(Dataset entries)

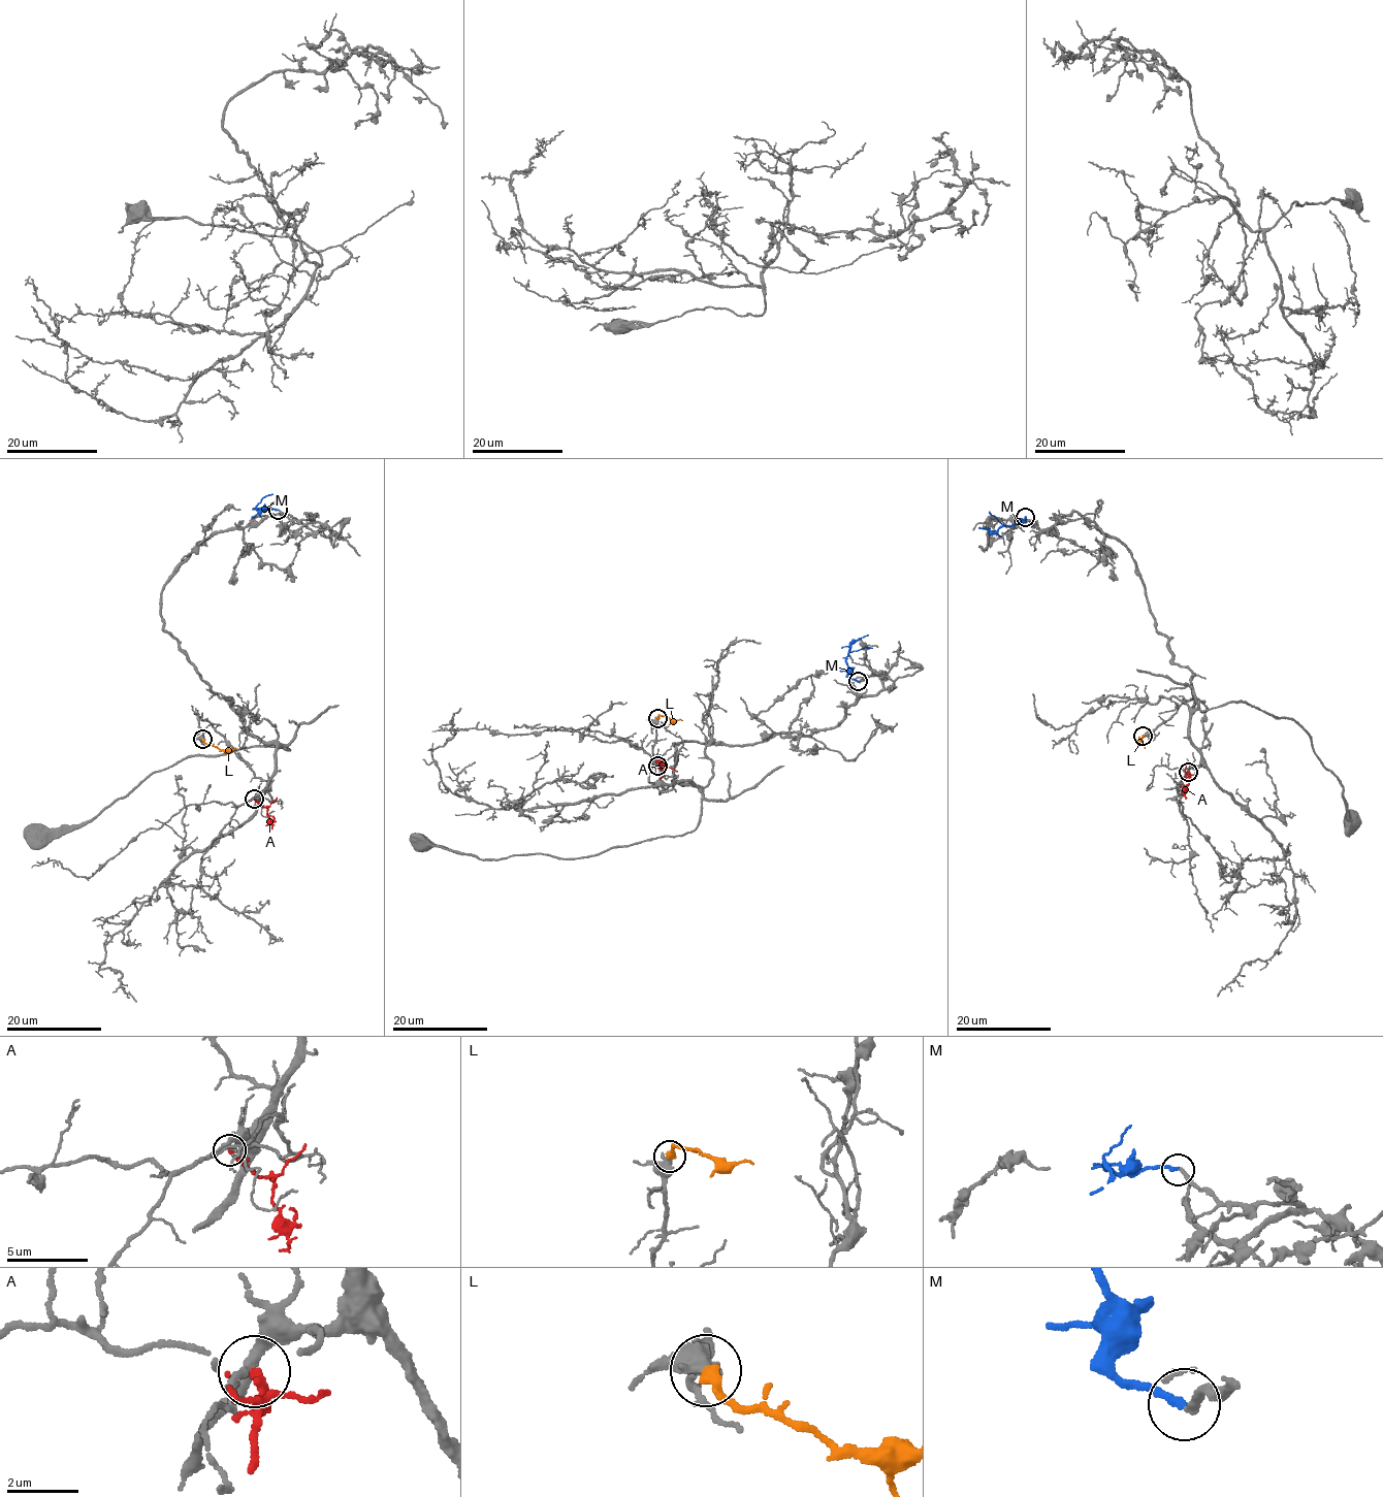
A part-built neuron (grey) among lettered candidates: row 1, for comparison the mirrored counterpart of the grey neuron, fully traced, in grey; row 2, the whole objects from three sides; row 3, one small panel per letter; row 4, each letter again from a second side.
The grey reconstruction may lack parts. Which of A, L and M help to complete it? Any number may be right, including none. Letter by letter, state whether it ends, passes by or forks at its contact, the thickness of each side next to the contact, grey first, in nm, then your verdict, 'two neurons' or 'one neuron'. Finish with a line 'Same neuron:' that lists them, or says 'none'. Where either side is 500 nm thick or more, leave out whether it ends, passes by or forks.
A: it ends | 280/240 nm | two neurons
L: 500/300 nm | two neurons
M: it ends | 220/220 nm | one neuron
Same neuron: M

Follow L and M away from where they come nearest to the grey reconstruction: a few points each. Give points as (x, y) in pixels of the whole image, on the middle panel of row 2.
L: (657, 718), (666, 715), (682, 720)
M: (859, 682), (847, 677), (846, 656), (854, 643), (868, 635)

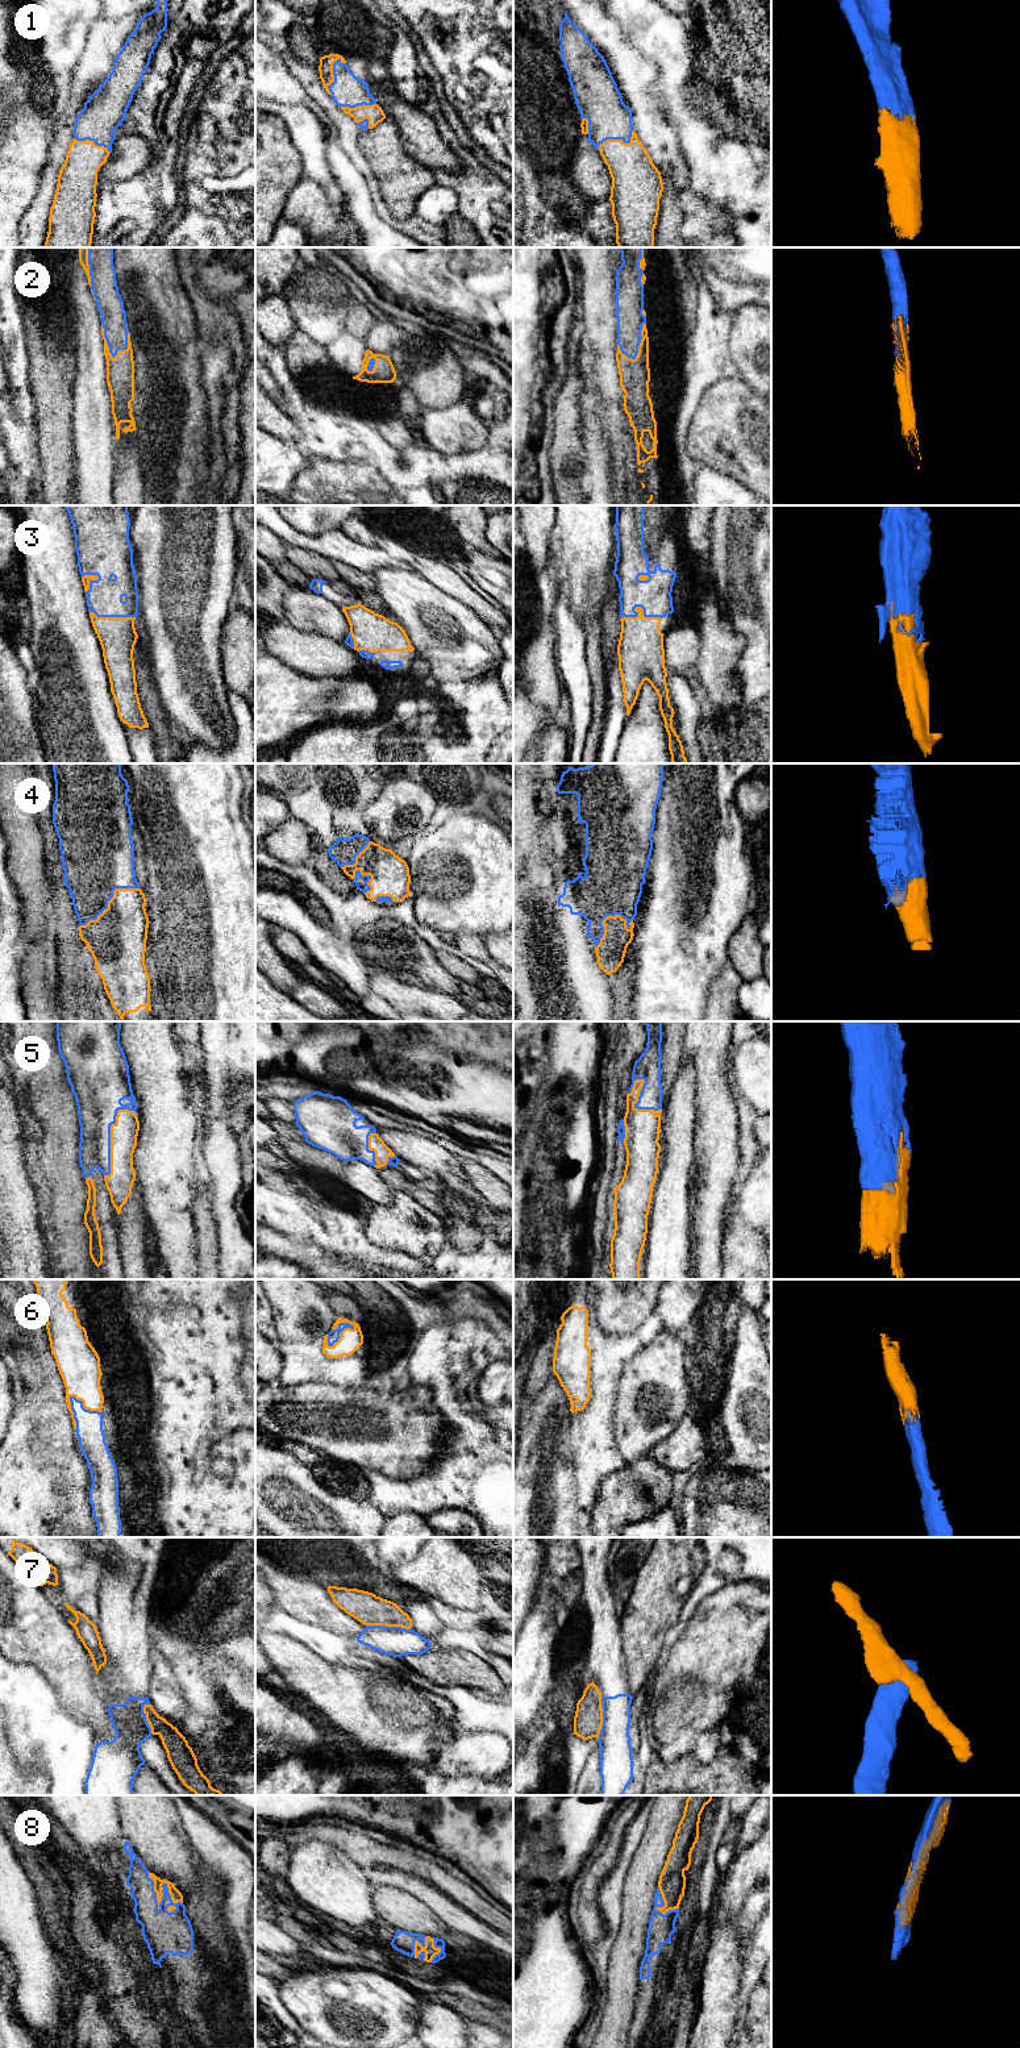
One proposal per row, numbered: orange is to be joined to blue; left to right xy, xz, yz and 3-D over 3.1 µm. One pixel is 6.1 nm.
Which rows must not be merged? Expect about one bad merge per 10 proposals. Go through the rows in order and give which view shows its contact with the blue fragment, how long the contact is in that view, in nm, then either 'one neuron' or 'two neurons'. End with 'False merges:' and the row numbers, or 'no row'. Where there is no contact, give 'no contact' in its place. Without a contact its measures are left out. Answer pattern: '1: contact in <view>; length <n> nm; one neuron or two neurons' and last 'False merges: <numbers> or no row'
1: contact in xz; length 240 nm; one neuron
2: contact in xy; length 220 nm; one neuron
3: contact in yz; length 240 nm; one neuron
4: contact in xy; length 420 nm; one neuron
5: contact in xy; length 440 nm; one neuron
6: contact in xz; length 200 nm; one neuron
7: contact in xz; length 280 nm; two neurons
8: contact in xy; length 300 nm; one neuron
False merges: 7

TASK: Pictures must be left out. Repeat exactly the lines from the one containing "The grey reconstruction may" through the final line of the data.

SOLUTION:
The grey reconstruction may lack parts. Which of A, L and M help to complete it? Any number may be right, including none. Letter by letter, state whether it ends, passes by or forks at its contact, the thickness of each side next to the contact, grey first, in nm, then your verdict, 'two neurons' or 'one neuron'. Finish with a line 'Same neuron:' that lists them, or says 'none'. Where either side is 500 nm thick or more, leave out whether it ends, passes by or forks.
A: it ends | 280/240 nm | two neurons
L: 500/300 nm | two neurons
M: it ends | 220/220 nm | one neuron
Same neuron: M

Follow L and M away from where they come nearest to the grey reconstruction: a few points each. Give points as (x, y) in pixels of the whole image, on the middle panel of row 2.
L: (657, 718), (666, 715), (682, 720)
M: (859, 682), (847, 677), (846, 656), (854, 643), (868, 635)

One proposal per row, numbered: orange is to be joined to blue; left to right xy, xz, yz and 3-D over 3.1 µm. One pixel is 6.1 nm.
Which rows must not be merged? Expect about one bad merge per 10 proposals. Go through the rows in order and give which view shows its contact with the blue fragment, how long the contact is in that view, in nm, then either 'one neuron' or 'two neurons'. End with 'False merges:' and the row numbers, or 'no row'. Where there is no contact, give 'no contact' in its place. Without a contact its measures are left out. Answer pattern: '1: contact in <view>; length <n> nm; one neuron or two neurons' and last 'False merges: <numbers> or no row'
1: contact in xz; length 240 nm; one neuron
2: contact in xy; length 220 nm; one neuron
3: contact in yz; length 240 nm; one neuron
4: contact in xy; length 420 nm; one neuron
5: contact in xy; length 440 nm; one neuron
6: contact in xz; length 200 nm; one neuron
7: contact in xz; length 280 nm; two neurons
8: contact in xy; length 300 nm; one neuron
False merges: 7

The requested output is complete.